Trivia / Pokémon: The First Movie

  • Bad Export for You:
    • When the triple-film DVD came out in 2009, many expected all three movies, including this one, to be widescreen unlike the previous VHS and DVD release. dice. This was later remedied with the triple feature Blu-ray release in 2016, though the releases add problems of their own, as detailed in the note in the Keep Circulating the Tapes entry below.
    • No Western DVD release has included the Japanese version. This is par for the course for Pokémon, but the Japanese version of this movie is in greater demand than the other movies due to its differences from the English version.
  • Cowboy BeBop at His Computer: Mew was, at least for a short period, mistakenly referred to as Mewtwo's mother rather than it's clone counterpart. This also ignores the franchise's (mostly) strict adherence to gendering Pokémon.

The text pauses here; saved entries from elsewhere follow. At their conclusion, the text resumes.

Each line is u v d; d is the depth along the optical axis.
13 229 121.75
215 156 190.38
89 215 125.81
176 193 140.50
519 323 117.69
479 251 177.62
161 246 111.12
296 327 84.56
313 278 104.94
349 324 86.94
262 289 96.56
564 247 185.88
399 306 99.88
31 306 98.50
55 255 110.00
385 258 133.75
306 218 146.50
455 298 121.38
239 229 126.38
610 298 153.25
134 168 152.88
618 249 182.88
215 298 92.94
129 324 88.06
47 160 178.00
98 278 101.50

  • Keep Circulating the Tapes:
    • This film as well as the latter two movies took years to get a Blu-ray disc release thanks to years of disputes between Warner Bros. (the licensees of the movies for all territories except Japan), The Pokemon Company, Nintendo and Toho. By The New '10s, fans were getting irritated over having to deal with the 4:3 aspect ratio of the DVD and VHS releases and pushed for the disputes to end so they could get the films remastered for high definition. The disputes were finally resolved in December 2015, and a Blu-ray disc release of all three movies in a triple-feature Steelbook pack was announced for release in February 2016, in time for the Pokémon franchise's twentieth anniversary!note 
    • The 1998 theatrical version of the film has remained under this status since the release of the kanzenban version a year later. The latter version re-does a large number of shots in the film to add in CGI (be it replacing entire effects such as whirling clouds or simple choreographic retouches); this is the version that would be used for the film's English dub and all following home video releases. The theatrical version, meanwhile, has never seen a single re-release since its initial VHS & LaserDisc pressings in the first half of 1999, and only continues to survive thanks to the likes of eBay, Amazon, and a small number of video-sharing sites in the most obscure corners of the internet.
  • Retroactive Recognition: Billie Piper (credited simply as Billie) sings one of the end credits songs, "I'm Makin' My Way (Any Way That I Can)."
  • Throw It In!: The commentary remarked that Misty's "please, no" reaction to Ash's "death" was originally, jokingly ad-libbed by Rachael Lillis as "My bike!" when trying to find a workable two-syllable reaction to said event.
  • Urban Legend of Zelda:
    • There's a rumor circling that Mew in the Japanese version said that the clones were inferior and should perish. According to Meowth (Nyarth in this version) its dialogue was:
    The real one is real. If they fight only using bodies without skills, the true ones will not be beaten by their copies.
  • Unintentional Period Piece: The English dub's soundtrack is a nice little time capsule of late 90s bubblegum pop.
  • What Could Have Been:
    • This film was originally going to serve as the finale to the series, but then the series was renewed and the whole film was rewritten. The Japanese teaser trailer shows clips from the original planned film.
    • One of Takeshi Shudo's blogs revealed that there would have been an animé episode prior to the movie where Ash and Mewtwo crossed paths, but the four-month hiatus brought on by the "Electric Soldier Porygon" incident put an end to that.
    • Mew could originally speak like Mewtwo could, but director Kunihiko Yuyama figured Mew flying around wordlessly would be more impactful than it "droning to Mewtwo about the meaning of life", thus all its dialogue was replaced with, "Mew".
    • The scene of Ash saving Pikachu from the cloning machine wasn't originally present, but was added by Yuyama, who believed the film didn't have enough action scenes.
    • According to Rachael Lillis, Warner Bros briefly considered replacing the entire voice cast with celebs, and even made an offer to Leonardo DiCaprio to voice Ash.